A Massive, Glorious, Uphill, Shit-Fight (which came out almost exactly a year ago – sorry for the late review!) is their fifth album, and their first in five years, not counting 2009’s extended jam session with the legendary Mike Watt and Steve Mackay (the second volume of which is due out this year). It also presents the same four-strong line-up that produced 2006’s The Bones of Something, a record that hinted at a darker direction for the band, one much more under the influence of Goblin, the horror-prog soundtrackers of many a Dario Argento splatterfest.

That haunting record was ESTEL flipping the bird to the haters who refused to accept them on their own terms. After all, punk is whatever we make it to be, right? Five years of gigging and woodshedding since have produced a fitting follow-up, definitely with a view towards creating spaces for heads to explore rather than merely stringing together some interesting noises. And they don’t get more spacious than the epic 25-minute opener ‘Gang of Man‘, a creepy, trance-inducing monster. Your appreciation of it will no doubt depend on your tolerance for repetition, but by placing it at the front of the running order, ESTEL clearly don’t give a fuck. I like that.

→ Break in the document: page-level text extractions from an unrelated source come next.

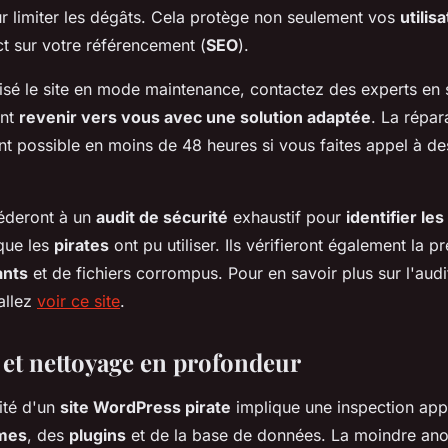
 limiter les dégâts. Cela protège non seulement vos
utilis
t sur votre référencement (
SEO
).
isé le site en mode maintenance, contactez des experts en 
ant
revenir vers vous avec une solution adaptée
. La répa
t possible en moins de 48 heures si vous faites appel à de
éderont à un
audit de sécurité
exhaustif pour
identifier les 
que les
pirates
ont pu utiliser. Ils vérifieront également la 
ants
et de fichiers corrompus. Pour en savoir plus sur l'audi
allez
voir ce site
.
 et nettoyage en profondeur
ité d'un
site WordPress pirate
implique une inspection app
mes
, des
plugins
et de la base de données. La moindre ano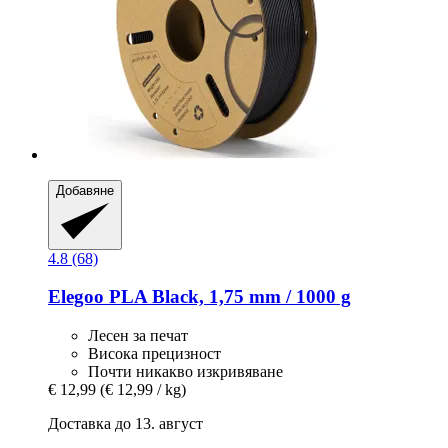
Добавяне
4.8 (68)
Elegoo
PLA Black, 1,75 mm / 1000 g
Лесен за печат
Висока прецизност
Почти никакво изкривяване
€ 12,99
(€ 12,99 / kg)
Доставка до 13. август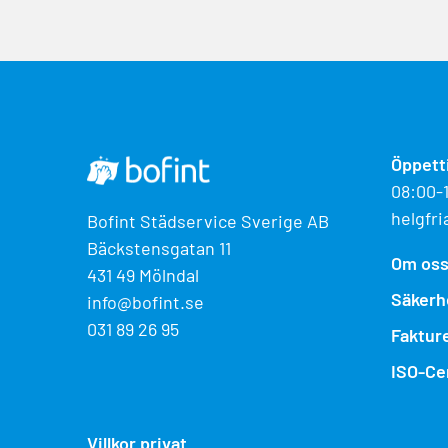
Öppett
08:00-
helgfri
Bofint Städservice Sverige AB
Bäckstensgatan 11
Om os
431 49 Mölndal
Säkerh
info@bofint.se
031 89 26 95
Faktur
ISO-Cer
Villkor privat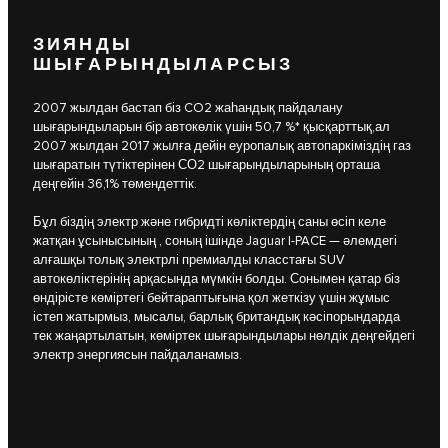
ЗИЯНДЫ
ШЫҒАРЫНДЫЛАРСЫЗ
2007 жылдан бастап біз CO2 жаһандық пайдалану
шығарындыларын бір автокөлік үшін 50,7 %* қысқарттық,ал
2007 жылдан 2017 жылға дейін еуропалық автопаркіміздің газ
шығаратын түтіктерінен СО2 шығарындыларының орташа
деңгейін 36,1% төмендеттік.
Бұл біздің электр және гибридті көліктердің саны өсіп келе
жатқан ұсынысының , соның ішінде Jaguar I-PACE — әлемдегі
алғашқы толық электрлі премиалды класстағы SUV
автокөліктерінің арқасында мүмкін болды. Сонымен қатар біз
өндірісте көміртегі бейтараптығына қол жеткізу үшін жұмыс
істеп жатырмыз, мысалы, барлық британдық кәсіпорындарда
тек жаңартылатын, көміртек шығарындылары нөлдік деңгейдегі
электр энергиясын пайдаланамыз.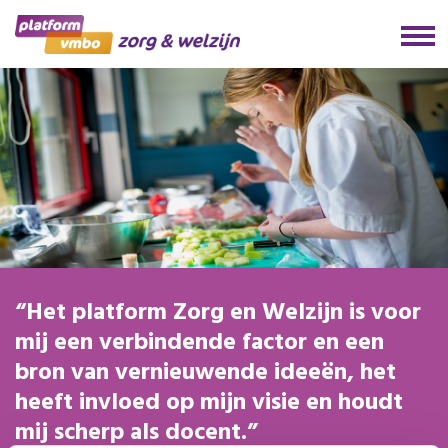
Het platform Zorg en Welzijn is voor
mij een verbindende factor en een
bron van vernieuwende ideeën, het
heeft invloed op mijn visie en houdt
mij scherp als docent.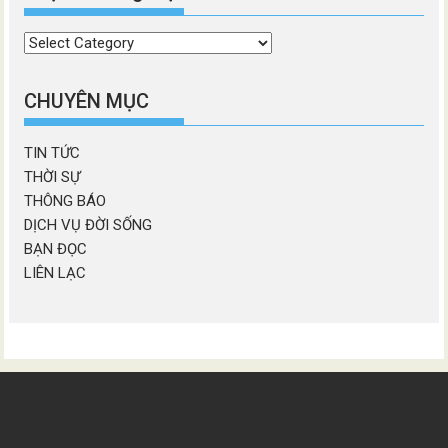
Chọn
chương
mục
CHUYÊN MỤC
TIN TỨC
THỜI SỰ
THÔNG BÁO
DỊCH VỤ ĐỜI SỐNG
BẠN ĐỌC
LIÊN LẠC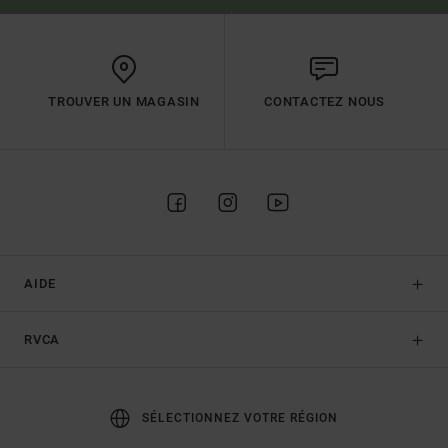
TROUVER UN MAGASIN
CONTACTEZ NOUS
AIDE
RVCA
SÉLECTIONNEZ VOTRE RÉGION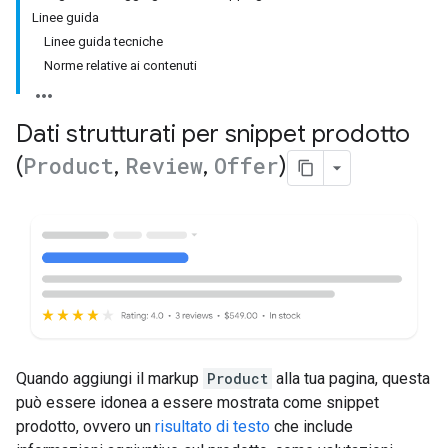
Linee guida
Linee guida tecniche
Norme relative ai contenuti
Dati strutturati per snippet prodotto
(
Product
,
Review
,
Offer
)
Quando aggiungi il markup
Product
alla tua pagina, questa
può essere idonea a essere mostrata come snippet
prodotto, ovvero un
risultato di testo
che include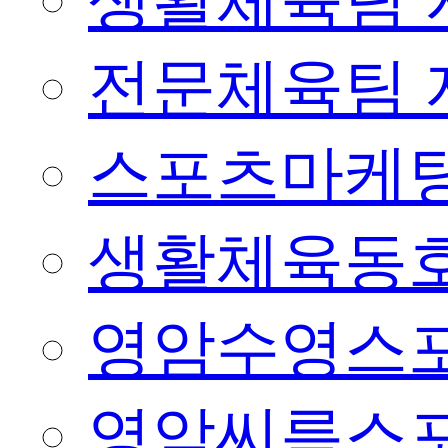
생활체육팀 
전문체육팀 
스포츠마케팅
생활체육동
영암수영스
영암씨름스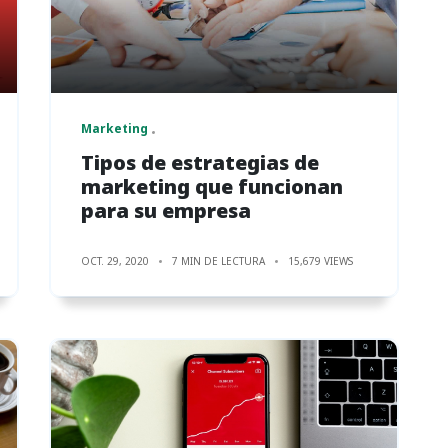
Marketing
Tipos de estrategias de
marketing que funcionan
para su empresa
OCT. 29, 2020
7 MIN DE LECTURA
15,679 VIEWS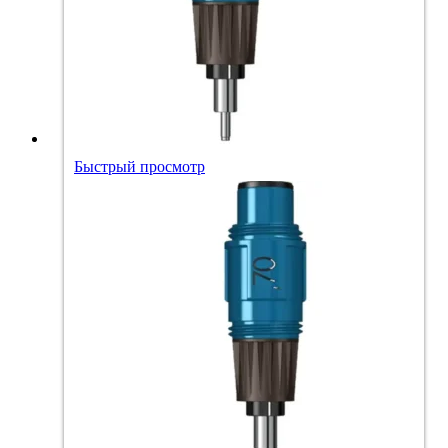
Быстрый просмотр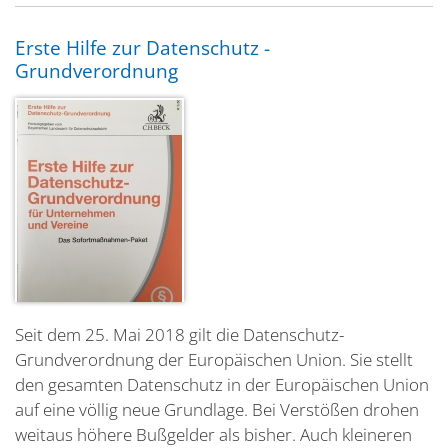
Erste Hilfe zur Datenschutz -
Grundverordnung
Seit dem 25. Mai 2018 gilt die Datenschutz-
Grundverordnung der Europäischen Union. Sie stellt
den gesamten Datenschutz in der Europäischen Union
auf eine völlig neue Grundlage. Bei Verstößen drohen
weitaus höhere Bußgelder als bisher. Auch kleineren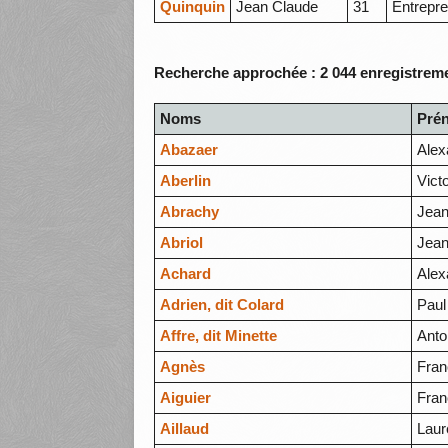
Quinquin
Jean Claude
31
Entrepre
Recherche approchée : 2 044 enregistreme
Noms
Pré
Abazaer
Alex
Aberlin
Vict
Abrachy
Jean
Abriol
Jean
Achard
Alex
Adrien, dit Colard
Paul
Affre, dit Minette
Anto
Agnès
Fran
Aiguier
Fran
Aillaud
Laur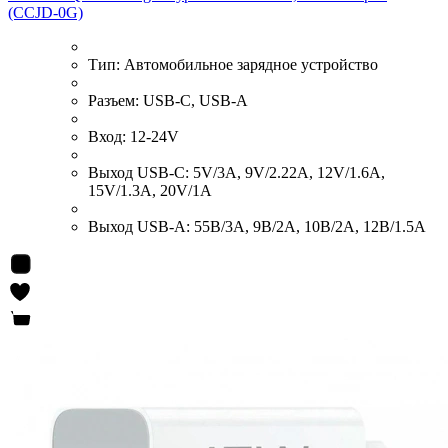
(CCJD-0G)
Тип:
Автомобильное зарядное устройство
Разъем:
USB-C, USB-A
Вход:
12-24V
Выход USB-C:
5V/3A, 9V/2.22A, 12V/1.6A,
15V/1.3A, 20V/1A
Выход USB-A:
55В/3А, 9В/2А, 10В/2А, 12В/1.5А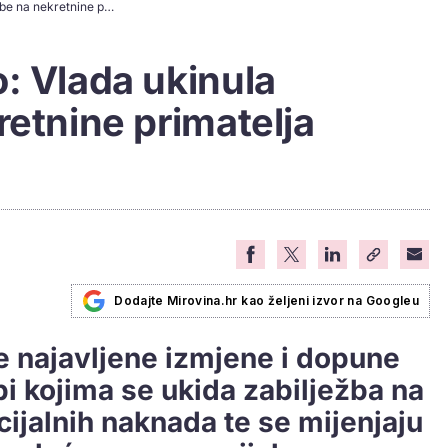
Rečeno - učinjeno: Vlada ukinula zabilježbe na nekretnine primatelja socijalne pomoći
: Vlada ukinula
retnine primatelja
Dodajte Mirovina.hr kao željeni izvor na Googleu
je najavljene izmjene i dopune
bi kojima se ukida zabilježba na
cijalnih naknada te se mijenjaju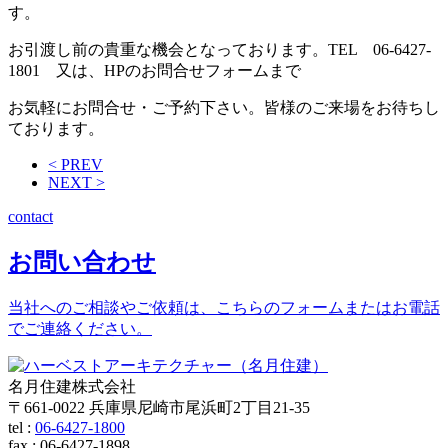
す。
お引渡し前の貴重な機会となっております。TEL 06-6427-
1801 又は、HPのお問合せフォームまで
お気軽にお問合せ・ご予約下さい。皆様のご来場をお待ちし
ております。
< PREV
NEXT >
contact
お問い合わせ
当社へのご相談やご依頼は、こちらのフォームまたはお電話
でご連絡ください。
名月住建株式会社
〒661-0022 兵庫県尼崎市尾浜町2丁目21-35
tel :
06-6427-1800
fax : 06-6427-1898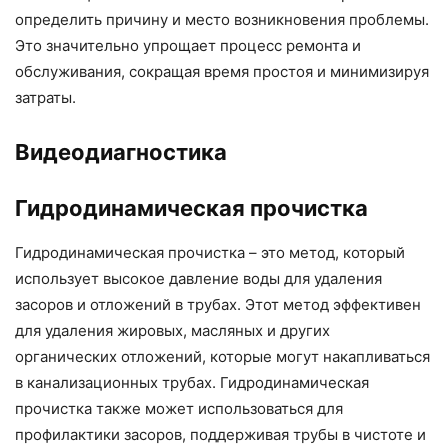
определить причину и место возникновения проблемы.
Это значительно упрощает процесс ремонта и
обслуживания, сокращая время простоя и минимизируя
затраты.
Видеодиагностика
Гидродинамическая прочистка
Гидродинамическая прочистка – это метод, который
использует высокое давление воды для удаления
засоров и отложений в трубах. Этот метод эффективен
для удаления жировых, масляных и других
органических отложений, которые могут накапливаться
в канализационных трубах. Гидродинамическая
прочистка также может использоваться для
профилактики засоров, поддерживая трубы в чистоте и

The rest wear their influences on their sleeve, but wear them well. ‘Ten to Ten‘ has a warped spaghetti western vibe, like visiting the Jim Rose Circus in the Old West, while ‘The Consumption‘ goes for Melvins-style crushing doom-laden heaviness. ‘Monkey Knife Fight‘ is the perfect title for the tumbling maelstrom of noise it encapsulates. And closer ‘Head On A Stick‘, with its churning guitars, carnival keys and martial beat, conjures up some seriously deranged killer clown type shit.

It doesn’t compare to seeing and hearing this stuff live, mind you. The Night of the Living Dead samples don’t make up for the lack of Bushie’s top-notch banter. And better production would take this set to another level: the lack of resonance to the piano riffs works against the carefully crafted atmosphere, and the drumming loses its punch in spots. But as an advert for what these guys can do on stage, where they’re most at home, it’s pretty clear they’ve got a lot of shit-fighting left in ’em.

 

ECLIPSED MAGAZINE (GERMANY)   ‘ALBUM OF THE MONTH’ , JULY 2011.

ECLIPSED MAGAZINE (GERMANY) Number 16 in the top 100 albums of 2011 poll, placing over bands including – SWANS, WILCO, VAN DER GRAFF GENERATOR etc.

Featured in Dan Hegarty’s top fifty Irish albums of 2011.